--- START OF Data to process ---

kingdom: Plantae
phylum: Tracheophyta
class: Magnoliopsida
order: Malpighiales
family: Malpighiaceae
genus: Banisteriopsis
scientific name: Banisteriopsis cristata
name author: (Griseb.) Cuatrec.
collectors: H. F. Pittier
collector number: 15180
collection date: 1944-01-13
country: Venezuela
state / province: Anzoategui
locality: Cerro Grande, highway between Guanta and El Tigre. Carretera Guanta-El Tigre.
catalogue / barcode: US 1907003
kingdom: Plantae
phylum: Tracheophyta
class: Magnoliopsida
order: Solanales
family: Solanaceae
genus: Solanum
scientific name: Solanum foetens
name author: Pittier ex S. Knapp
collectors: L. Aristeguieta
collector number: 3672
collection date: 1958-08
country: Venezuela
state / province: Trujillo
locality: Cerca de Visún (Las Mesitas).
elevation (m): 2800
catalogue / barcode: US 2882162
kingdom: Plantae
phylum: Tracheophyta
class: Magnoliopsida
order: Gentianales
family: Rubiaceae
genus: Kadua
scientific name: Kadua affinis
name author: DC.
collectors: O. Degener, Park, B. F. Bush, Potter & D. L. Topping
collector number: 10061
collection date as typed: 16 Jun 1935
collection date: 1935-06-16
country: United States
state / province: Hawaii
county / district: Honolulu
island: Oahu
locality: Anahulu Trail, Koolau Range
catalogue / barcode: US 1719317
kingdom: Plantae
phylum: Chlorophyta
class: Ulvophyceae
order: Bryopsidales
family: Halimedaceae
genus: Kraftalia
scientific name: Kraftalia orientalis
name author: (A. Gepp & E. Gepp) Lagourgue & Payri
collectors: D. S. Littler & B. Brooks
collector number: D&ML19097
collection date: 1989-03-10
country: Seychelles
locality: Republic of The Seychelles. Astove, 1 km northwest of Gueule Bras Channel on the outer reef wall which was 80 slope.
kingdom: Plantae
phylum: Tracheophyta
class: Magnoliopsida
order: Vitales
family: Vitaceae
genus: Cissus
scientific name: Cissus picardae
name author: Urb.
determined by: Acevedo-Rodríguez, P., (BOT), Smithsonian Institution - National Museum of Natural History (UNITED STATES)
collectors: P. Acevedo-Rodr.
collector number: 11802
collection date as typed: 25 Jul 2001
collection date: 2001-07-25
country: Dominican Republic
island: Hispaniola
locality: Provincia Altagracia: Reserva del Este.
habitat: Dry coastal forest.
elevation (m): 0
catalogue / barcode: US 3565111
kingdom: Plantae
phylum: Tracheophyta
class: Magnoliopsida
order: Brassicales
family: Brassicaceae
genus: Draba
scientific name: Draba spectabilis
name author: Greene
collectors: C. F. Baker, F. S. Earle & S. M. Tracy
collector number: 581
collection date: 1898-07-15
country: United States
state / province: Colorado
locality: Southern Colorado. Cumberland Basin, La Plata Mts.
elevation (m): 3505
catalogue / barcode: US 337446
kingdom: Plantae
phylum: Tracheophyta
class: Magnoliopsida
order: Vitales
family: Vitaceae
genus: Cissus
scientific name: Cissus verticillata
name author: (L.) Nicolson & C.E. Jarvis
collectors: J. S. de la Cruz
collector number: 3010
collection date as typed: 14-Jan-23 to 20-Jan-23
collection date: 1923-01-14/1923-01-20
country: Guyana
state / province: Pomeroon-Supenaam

--- END OF Data to process ---

* Given exercise: Pull every line from the listing above and reproduce each one unchanged.

* Result of the task:
kingdom: Plantae
phylum: Tracheophyta
class: Magnoliopsida
order: Malpighiales
family: Malpighiaceae
genus: Banisteriopsis
scientific name: Banisteriopsis cristata
name author: (Griseb.) Cuatrec.
collectors: H. F. Pittier
collector number: 15180
collection date: 1944-01-13
country: Venezuela
state / province: Anzoategui
locality: Cerro Grande, highway between Guanta and El Tigre. Carretera Guanta-El Tigre.
catalogue / barcode: US 1907003
kingdom: Plantae
phylum: Tracheophyta
class: Magnoliopsida
order: Solanales
family: Solanaceae
genus: Solanum
scientific name: Solanum foetens
name author: Pittier ex S. Knapp
collectors: L. Aristeguieta
collector number: 3672
collection date: 1958-08
country: Venezuela
state / province: Trujillo
locality: Cerca de Visún (Las Mesitas).
elevation (m): 2800
catalogue / barcode: US 2882162
kingdom: Plantae
phylum: Tracheophyta
class: Magnoliopsida
order: Gentianales
family: Rubiaceae
genus: Kadua
scientific name: Kadua affinis
name author: DC.
collectors: O. Degener, Park, B. F. Bush, Potter & D. L. Topping
collector number: 10061
collection date as typed: 16 Jun 1935
collection date: 1935-06-16
country: United States
state / province: Hawaii
county / district: Honolulu
island: Oahu
locality: Anahulu Trail, Koolau Range
catalogue / barcode: US 1719317
kingdom: Plantae
phylum: Chlorophyta
class: Ulvophyceae
order: Bryopsidales
family: Halimedaceae
genus: Kraftalia
scientific name: Kraftalia orientalis
name author: (A. Gepp & E. Gepp) Lagourgue & Payri
collectors: D. S. Littler & B. Brooks
collector number: D&ML19097
collection date: 1989-03-10
country: Seychelles
locality: Republic of The Seychelles. Astove, 1 km northwest of Gueule Bras Channel on the outer reef wall which was 80 slope.
kingdom: Plantae
phylum: Tracheophyta
class: Magnoliopsida
order: Vitales
family: Vitaceae
genus: Cissus
scientific name: Cissus picardae
name author: Urb.
determined by: Acevedo-Rodríguez, P., (BOT), Smithsonian Institution - National Museum of Natural History (UNITED STATES)
collectors: P. Acevedo-Rodr.
collector number: 11802
collection date as typed: 25 Jul 2001
collection date: 2001-07-25
country: Dominican Republic
island: Hispaniola
locality: Provincia Altagracia: Reserva del Este.
habitat: Dry coastal forest.
elevation (m): 0
catalogue / barcode: US 3565111
kingdom: Plantae
phylum: Tracheophyta
class: Magnoliopsida
order: Brassicales
family: Brassicaceae
genus: Draba
scientific name: Draba spectabilis
name author: Greene
collectors: C. F. Baker, F. S. Earle & S. M. Tracy
collector number: 581
collection date: 1898-07-15
country: United States
state / province: Colorado
locality: Southern Colorado. Cumberland Basin, La Plata Mts.
elevation (m): 3505
catalogue / barcode: US 337446
kingdom: Plantae
phylum: Tracheophyta
class: Magnoliopsida
order: Vitales
family: Vitaceae
genus: Cissus
scientific name: Cissus verticillata
name author: (L.) Nicolson & C.E. Jarvis
collectors: J. S. de la Cruz
collector number: 3010
collection date as typed: 14-Jan-23 to 20-Jan-23
collection date: 1923-01-14/1923-01-20
country: Guyana
state / province: Pomeroon-Supenaam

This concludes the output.